Debug Production
Deep investigation of production issues in Automation Analytics. Gathers pod status, logs, metrics, alerts, recent deployments, and suggests likely causes.
Kubeconfig Rules
NEVER copy kubeconfig files.
| File | Environment |
|---|---|
~/.kube/config.s | Stage |
~/.kube/config.p | Production |
Use --kubeconfig=~/.kube/config.p for prod.
Inputs
| Input | Type | Default | Purpose |
|---|---|---|---|
namespace | string | - | main or billing (ask if missing) |
alert_name | string | - | Prometheus alert if triggered by alert |
pod_filter | string | - | Filter pods (e.g., fastapi, processor) |
time_range | string | 1h | Log search window (15m, 1h, 6h, 24h) |
issue_key | string | - | Jira key to attach session context |
Persona
Load incident persona (prometheus, alertmanager, kibana, k8s, grafana).
Workflow
1. Bootstrap
- •
persona_load("incident") - •
check_known_issues("kubectl_get_pods") - •
check_known_issues("kibana_search_logs") - •If no namespace: ask user (main vs billing)
2. Load Patterns
- •
memory_read("learned/patterns")→ error_patterns
3. Pod Status
- •
kubectl_get_pods(namespace, environment="production") - •
kubectl_top_pods(namespace, environment="production") - •Parse: CrashLoopBackOff, OOMKilled, Error, Pending, ImagePullBackOff, high restarts
4. Events
- •
kubectl_get_events(namespace, environment="production") - •Filter: warning, error, failed, killed, backoff, unhealthy
5. Pod Logs
- •For unhealthy pods (up to 3):
kubectl_describe_pod,kubectl_logs(pod, namespace, tail=500, since=time_range) - •Extract error/exception/traceback lines
6. Alerts
- •
alertmanager_alerts(environment="production") - •If alert_name: search app-interface alert YAML for definition
7. Kibana Logs
- •
kibana_search_logs(query="error OR exception OR traceback", namespace, environment="production", limit=20) - •
kibana_get_errors(namespace, environment="production") - •
kibana_trace_request— if request_id in summary
8. Slack Context
- •
persona_load("slack")→slack_find_channel,slack_list_messages(team-automation-analytics) - •
persona_load("incident")— restore
9. Metrics
- •
prometheus_query— 5xx error rate - •
prometheus_query_range— error rate trend, memory trend - •
prometheus_pod_health,prometheus_rules - •
grafana_dashboard_list,grafana_dashboard_get,prometheus_grafana_link
10. Deployments
- •
kubectl_get_deployments,kubectl_get(resource="replicasets") - •Check app-interface CICD config for deployed SHA
- •Check namespace config from app-interface
11. Knowledge & Code Search
- •
code_search(query=error_from_logs, project="automation-analytics-backend") - •
knowledge_query(project="automation-analytics-backend", persona="devops", section="patterns.deployment") - •
knowledge_query(..., section="gotchas")
12. Match Patterns
Match pod issues against known_patterns.
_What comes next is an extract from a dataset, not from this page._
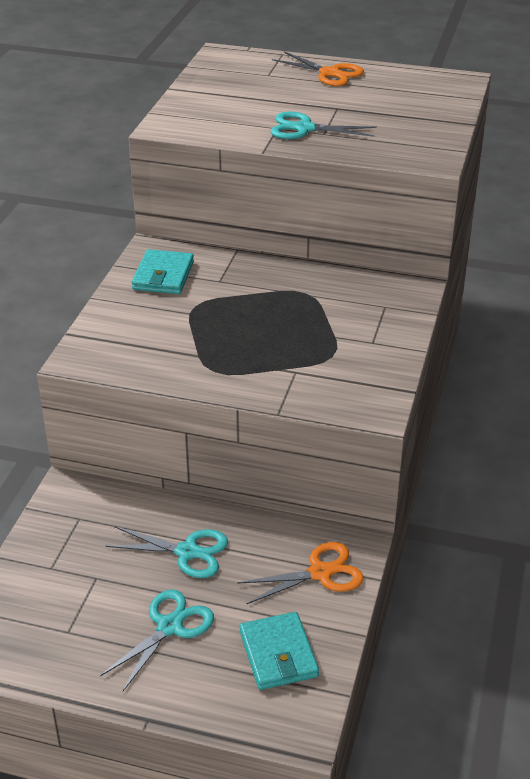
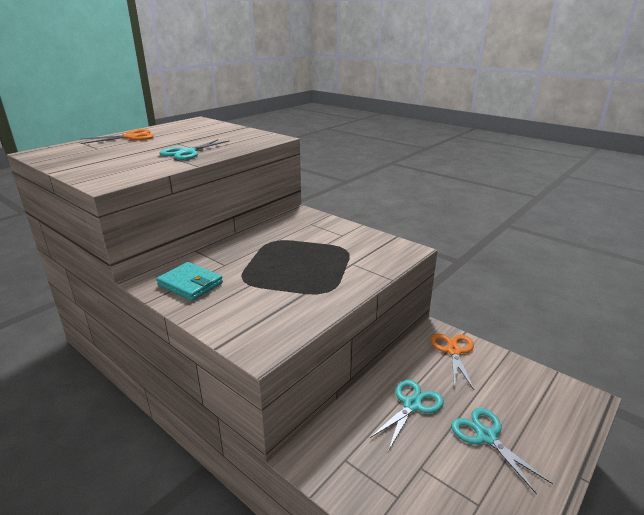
camera: 65 degrees left, 10 degrees down
(278, 654) = (521, 390): turquoise wallet -> none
Add generic suggestions: OOMKilled, CrashLoopBackOff, ImagePullBackOff.
13. Attach to Jira
- •If
issue_key:jira_attach_session(issue_key, include_transcript=true)
14. Log & Update
- •
memory_session_log("Debugged production", ...) - •Update
state/environments
15. Failure Recovery
- •k8s "unauthorized" →
kube_login(cluster="prod") - •"no route to host" →
vpn_connect() - •Prometheus "connection refused" → VPN/auth
- •Kibana 401 → check credentials
- •
learn_tool_fix(...)for patterns
Output
Report: pod status, resource usage, events, error logs, Kibana errors, metrics, deployments, pattern matches, Grafana/Kibana links, suggested Prometheus queries.
Chains To
- •
hotfix,rollout_restart,scale_deployment - •
silence_alert,create_jira_issue,learn_pattern